| Records supplied |

· · ·

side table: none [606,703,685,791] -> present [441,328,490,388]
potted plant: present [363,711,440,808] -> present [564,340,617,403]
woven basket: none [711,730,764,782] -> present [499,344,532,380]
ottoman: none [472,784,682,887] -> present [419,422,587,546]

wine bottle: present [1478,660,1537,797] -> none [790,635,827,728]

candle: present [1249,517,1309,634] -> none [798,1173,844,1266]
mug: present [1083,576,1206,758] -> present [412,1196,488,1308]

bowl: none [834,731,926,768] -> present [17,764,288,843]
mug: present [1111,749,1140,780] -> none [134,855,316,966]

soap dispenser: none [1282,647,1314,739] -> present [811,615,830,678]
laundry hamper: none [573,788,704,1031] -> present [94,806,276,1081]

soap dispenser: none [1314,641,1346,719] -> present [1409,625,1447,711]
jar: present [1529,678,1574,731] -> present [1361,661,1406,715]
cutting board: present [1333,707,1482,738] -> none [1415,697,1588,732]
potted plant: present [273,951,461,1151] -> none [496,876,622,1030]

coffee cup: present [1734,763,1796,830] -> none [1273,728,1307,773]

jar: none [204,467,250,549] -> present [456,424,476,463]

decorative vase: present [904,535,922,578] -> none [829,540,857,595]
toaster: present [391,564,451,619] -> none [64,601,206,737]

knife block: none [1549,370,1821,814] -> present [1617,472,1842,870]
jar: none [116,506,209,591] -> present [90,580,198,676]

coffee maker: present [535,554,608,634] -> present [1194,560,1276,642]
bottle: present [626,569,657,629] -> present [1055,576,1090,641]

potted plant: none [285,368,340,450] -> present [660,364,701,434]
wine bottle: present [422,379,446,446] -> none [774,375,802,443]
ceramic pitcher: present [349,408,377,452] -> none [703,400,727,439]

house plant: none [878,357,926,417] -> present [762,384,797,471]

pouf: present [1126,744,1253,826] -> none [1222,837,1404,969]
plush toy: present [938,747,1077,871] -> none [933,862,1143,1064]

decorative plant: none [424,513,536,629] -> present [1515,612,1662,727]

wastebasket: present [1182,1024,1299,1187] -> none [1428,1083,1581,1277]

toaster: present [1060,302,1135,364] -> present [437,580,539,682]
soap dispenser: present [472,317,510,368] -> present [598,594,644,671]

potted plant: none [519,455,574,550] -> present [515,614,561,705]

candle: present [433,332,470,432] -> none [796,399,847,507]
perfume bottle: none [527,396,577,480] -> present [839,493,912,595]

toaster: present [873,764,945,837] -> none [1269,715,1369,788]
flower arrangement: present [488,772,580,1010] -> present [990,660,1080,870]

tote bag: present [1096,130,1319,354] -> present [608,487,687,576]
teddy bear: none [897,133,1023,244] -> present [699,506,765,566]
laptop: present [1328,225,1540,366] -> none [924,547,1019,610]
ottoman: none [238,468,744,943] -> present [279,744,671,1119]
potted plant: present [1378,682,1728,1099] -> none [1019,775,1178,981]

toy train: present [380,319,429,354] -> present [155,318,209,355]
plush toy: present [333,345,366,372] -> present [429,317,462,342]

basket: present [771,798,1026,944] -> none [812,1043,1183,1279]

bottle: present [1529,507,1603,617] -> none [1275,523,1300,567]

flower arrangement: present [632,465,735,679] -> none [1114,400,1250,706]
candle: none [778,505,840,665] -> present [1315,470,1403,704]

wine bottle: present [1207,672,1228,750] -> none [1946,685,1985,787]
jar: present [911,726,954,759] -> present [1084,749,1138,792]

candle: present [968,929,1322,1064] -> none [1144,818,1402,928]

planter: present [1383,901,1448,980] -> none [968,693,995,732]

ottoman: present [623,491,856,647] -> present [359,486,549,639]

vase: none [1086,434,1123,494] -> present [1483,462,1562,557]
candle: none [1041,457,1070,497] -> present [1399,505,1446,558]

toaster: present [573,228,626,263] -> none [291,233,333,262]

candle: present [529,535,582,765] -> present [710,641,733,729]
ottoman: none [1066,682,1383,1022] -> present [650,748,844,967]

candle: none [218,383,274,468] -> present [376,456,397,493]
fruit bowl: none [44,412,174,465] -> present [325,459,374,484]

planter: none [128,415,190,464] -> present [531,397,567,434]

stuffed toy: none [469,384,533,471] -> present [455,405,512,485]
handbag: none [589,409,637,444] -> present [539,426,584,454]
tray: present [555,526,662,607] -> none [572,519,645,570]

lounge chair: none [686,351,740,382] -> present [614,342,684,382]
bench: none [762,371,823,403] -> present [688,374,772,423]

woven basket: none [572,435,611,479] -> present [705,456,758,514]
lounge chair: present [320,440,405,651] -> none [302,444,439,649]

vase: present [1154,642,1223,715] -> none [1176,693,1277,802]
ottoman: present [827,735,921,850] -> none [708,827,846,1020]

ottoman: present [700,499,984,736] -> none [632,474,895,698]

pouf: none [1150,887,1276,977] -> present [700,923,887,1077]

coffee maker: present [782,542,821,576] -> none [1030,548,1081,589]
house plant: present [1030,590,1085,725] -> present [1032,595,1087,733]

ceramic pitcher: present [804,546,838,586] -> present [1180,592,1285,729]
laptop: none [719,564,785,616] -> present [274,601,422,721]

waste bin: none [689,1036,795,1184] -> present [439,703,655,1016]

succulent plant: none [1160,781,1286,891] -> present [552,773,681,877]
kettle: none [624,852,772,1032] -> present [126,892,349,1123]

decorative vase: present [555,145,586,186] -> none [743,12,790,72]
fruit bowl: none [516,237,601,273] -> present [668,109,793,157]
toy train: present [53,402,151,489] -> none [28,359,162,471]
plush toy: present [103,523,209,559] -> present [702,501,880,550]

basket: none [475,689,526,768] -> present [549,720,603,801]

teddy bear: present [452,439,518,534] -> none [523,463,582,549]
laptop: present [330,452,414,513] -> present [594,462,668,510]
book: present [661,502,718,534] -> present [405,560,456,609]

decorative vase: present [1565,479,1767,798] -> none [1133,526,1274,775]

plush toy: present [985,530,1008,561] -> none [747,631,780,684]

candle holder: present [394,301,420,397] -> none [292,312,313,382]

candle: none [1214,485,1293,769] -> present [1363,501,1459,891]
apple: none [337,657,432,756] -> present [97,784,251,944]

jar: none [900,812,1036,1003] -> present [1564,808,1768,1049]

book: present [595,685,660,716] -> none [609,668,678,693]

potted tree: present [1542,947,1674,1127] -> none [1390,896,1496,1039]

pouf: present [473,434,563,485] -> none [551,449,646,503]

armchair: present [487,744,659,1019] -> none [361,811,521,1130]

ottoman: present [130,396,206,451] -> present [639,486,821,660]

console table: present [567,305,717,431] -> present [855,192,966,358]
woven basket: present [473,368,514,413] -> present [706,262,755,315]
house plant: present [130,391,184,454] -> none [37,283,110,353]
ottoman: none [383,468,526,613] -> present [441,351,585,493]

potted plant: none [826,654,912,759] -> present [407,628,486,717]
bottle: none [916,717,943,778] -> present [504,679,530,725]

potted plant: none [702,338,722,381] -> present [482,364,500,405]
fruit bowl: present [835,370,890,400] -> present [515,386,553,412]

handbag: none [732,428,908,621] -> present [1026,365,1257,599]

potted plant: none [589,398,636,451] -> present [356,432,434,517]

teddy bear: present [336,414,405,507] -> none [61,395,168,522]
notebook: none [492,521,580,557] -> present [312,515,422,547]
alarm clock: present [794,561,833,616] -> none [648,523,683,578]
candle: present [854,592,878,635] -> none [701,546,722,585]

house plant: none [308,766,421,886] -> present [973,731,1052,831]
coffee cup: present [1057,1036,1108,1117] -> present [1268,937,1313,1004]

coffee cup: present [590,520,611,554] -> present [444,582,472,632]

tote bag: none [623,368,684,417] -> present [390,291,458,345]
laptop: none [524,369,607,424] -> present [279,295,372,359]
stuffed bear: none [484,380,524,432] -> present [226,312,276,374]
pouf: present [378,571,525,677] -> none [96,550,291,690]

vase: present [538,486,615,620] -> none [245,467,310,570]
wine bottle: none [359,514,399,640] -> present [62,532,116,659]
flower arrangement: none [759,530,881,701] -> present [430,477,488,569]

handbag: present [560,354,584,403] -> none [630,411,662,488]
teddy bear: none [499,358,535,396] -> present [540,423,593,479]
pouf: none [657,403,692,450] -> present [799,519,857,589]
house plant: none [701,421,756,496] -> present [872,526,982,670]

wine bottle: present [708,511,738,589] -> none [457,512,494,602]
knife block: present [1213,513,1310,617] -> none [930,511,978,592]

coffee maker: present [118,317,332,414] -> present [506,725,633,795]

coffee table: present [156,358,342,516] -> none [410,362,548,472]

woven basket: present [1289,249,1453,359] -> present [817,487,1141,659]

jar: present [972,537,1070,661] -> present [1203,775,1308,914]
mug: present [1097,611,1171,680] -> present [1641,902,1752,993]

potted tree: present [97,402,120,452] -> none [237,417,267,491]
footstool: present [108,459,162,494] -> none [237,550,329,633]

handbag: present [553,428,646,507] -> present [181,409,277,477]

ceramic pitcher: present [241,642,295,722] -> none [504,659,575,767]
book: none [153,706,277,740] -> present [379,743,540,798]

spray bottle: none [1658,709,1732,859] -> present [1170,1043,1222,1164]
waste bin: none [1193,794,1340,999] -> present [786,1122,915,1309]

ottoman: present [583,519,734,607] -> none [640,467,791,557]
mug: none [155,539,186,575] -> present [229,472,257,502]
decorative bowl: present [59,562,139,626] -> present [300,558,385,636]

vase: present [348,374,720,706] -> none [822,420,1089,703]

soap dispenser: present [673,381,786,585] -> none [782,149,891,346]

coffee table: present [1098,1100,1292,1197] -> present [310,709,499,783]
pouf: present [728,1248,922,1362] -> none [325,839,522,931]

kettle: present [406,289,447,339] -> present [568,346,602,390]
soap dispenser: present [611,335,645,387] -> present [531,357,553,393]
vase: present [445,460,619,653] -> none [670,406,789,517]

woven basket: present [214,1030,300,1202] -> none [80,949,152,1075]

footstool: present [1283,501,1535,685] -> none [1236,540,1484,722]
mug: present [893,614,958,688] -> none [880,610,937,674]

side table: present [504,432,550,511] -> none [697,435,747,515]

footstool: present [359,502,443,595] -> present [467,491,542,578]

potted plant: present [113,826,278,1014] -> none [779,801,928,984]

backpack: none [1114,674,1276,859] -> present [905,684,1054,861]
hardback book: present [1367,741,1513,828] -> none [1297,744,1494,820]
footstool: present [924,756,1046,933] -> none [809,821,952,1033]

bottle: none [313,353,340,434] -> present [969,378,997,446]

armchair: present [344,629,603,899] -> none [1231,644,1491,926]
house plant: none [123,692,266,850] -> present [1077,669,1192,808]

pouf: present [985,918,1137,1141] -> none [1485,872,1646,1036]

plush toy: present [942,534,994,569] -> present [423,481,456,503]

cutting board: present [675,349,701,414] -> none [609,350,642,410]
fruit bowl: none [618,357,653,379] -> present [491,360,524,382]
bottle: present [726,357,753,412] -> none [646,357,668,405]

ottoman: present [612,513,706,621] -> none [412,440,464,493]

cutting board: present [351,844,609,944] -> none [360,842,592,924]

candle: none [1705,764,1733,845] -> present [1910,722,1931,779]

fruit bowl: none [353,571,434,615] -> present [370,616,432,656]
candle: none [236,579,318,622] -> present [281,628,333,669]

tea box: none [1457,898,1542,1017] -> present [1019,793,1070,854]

· · ·

| What you have to do |
Only the lines above starting at the one containing "ottoman: none [472,784,682,887]" and ending at the one containing "mug: present [1083,576,1206,758]", both included, are to be returned, exactly as they read.

| Answer area |
ottoman: none [472,784,682,887] -> present [419,422,587,546]

wine bottle: present [1478,660,1537,797] -> none [790,635,827,728]

candle: present [1249,517,1309,634] -> none [798,1173,844,1266]
mug: present [1083,576,1206,758] -> present [412,1196,488,1308]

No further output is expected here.